Study Says Strip Clubs Don’t Attract Crime

A group of strip clubs have released a study showing that such clubs don’t attract crime.

The study, which is said to have examined police responses over an eight-year period at three Seattle strip clubs, says that there was no evidence to show that they needed more police attention than other businesses, the Seattle Times reported.

The study was part of an effort in support of a referendum placed on the Nov. 7 ballot by several area clubs that aim to overturn the city’s tough ordinance regulating clubs that was approved last year. Under the measure, dancers are required to remain at least four feet away from customers at all times. It also bans the direct tipping of dancers and also requires brighter lighting at clubs.

City officials said they had not seen the study, but nonetheless dismissed it, saying it was biased on behalf of the clubs.

Daniel Linz, a professor of communication and law and society at the University of California, Santa Barbara, conducted the study for the clubs. Linz is said to work for the adult entertainment industry regularly in order to dispute claims that it attracts crime or other negative after effects.

The study examined the clubs Rick’s, in Lake City; the Déjà Vu, near the Pike Place Market, and the Sands club in Ballard. Only Centerfolds, the other licensed club in the city, did no participate in the study.

According to the study, police responded to about 1,200 service calls at a Fred Meyer store on Lake City Way between March 1998 and June 2006, compared to just 375 at Rick’s during the same period.

Most police activities at Rick’s and other clubs involved undercover vice inspections to determine whether dancers were violating rules barring sexually touching patrons. The study said that most of those inspections have been reduced over the last few years due to budget cuts and by shifting members of the vice unit to other areas such as liquor inspections and street prostitution.
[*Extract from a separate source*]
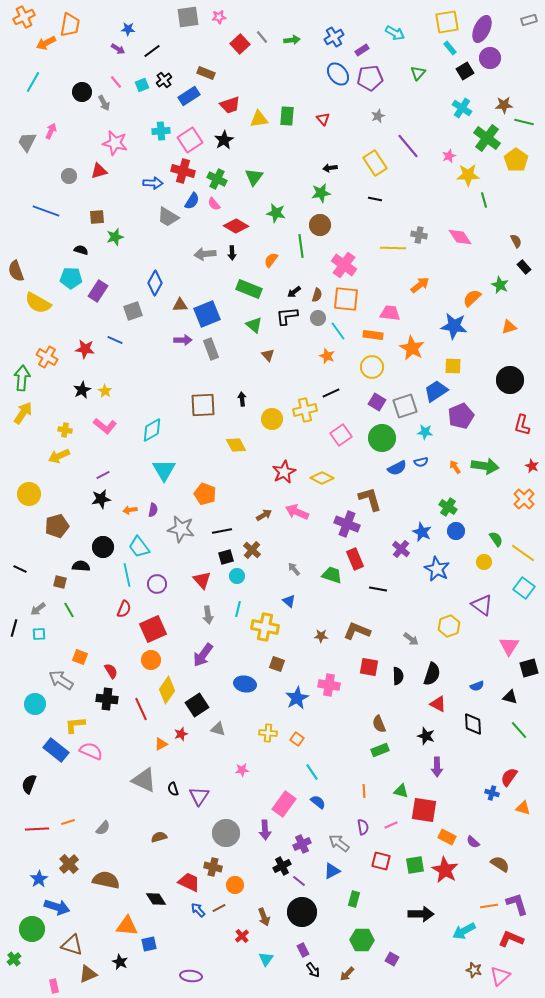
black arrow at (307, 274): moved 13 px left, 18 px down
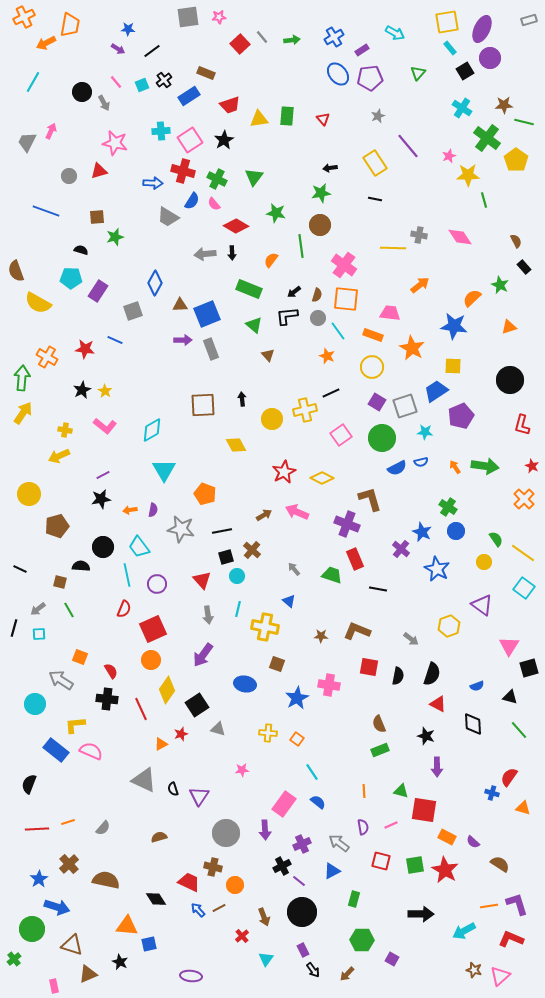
orange rectangle at (373, 335): rotated 12 degrees clockwise
black semicircle at (398, 676): rotated 12 degrees clockwise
The study contends that such decline in inspections shows that law enforcement does not view strip club activities as a threat to public safety.

But Assistant Police Chief Linda Pierce said that the number of police calls does not mean strip clubs are any safer than other businesses, adding that she felt that strip club patrons are unlikely to call police if they see a crime take place in a club.

Police said they frequently cite dancers for violating the city’s sexual contact rules with customers when undercover officers are sent to clubs. The city has suspended the licenses of 114 dancers for various rules violations since 2002, of which 26 were reversed on appeals, the city’s licensing office said.